Top of Records to use

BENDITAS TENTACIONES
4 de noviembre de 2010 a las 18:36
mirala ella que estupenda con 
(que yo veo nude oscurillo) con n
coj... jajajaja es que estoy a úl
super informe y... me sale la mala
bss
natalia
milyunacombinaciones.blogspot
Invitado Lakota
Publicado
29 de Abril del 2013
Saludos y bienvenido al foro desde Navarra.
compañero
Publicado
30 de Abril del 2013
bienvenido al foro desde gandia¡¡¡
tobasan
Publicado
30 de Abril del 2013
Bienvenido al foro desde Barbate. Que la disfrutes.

Bottom of Records to use
Top of Records to use

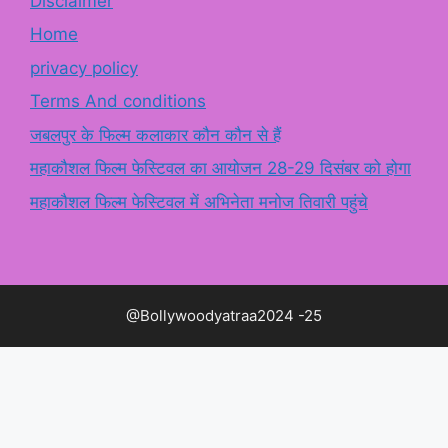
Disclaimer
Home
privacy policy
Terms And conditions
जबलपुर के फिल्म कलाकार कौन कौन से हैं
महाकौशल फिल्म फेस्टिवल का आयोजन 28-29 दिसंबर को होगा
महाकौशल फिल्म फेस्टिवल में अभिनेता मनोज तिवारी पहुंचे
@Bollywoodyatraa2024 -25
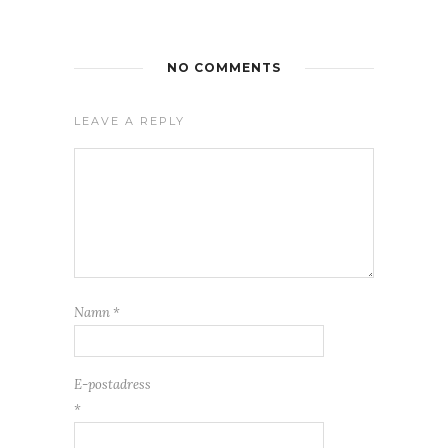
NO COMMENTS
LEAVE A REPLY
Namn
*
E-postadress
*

Bottom of Records to use
Top of Records to use

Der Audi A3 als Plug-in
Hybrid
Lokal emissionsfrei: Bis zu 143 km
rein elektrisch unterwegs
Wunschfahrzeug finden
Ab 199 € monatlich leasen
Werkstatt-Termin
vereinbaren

Bottom of Records to use

- Task goal -
Return, from the material above, each line holding the string "foro".

- Result below -
Saludos y bienvenido al foro desde Navarra.
bienvenido al foro desde gandia¡¡¡
Bienvenido al foro desde Barbate. Que la disfrutes.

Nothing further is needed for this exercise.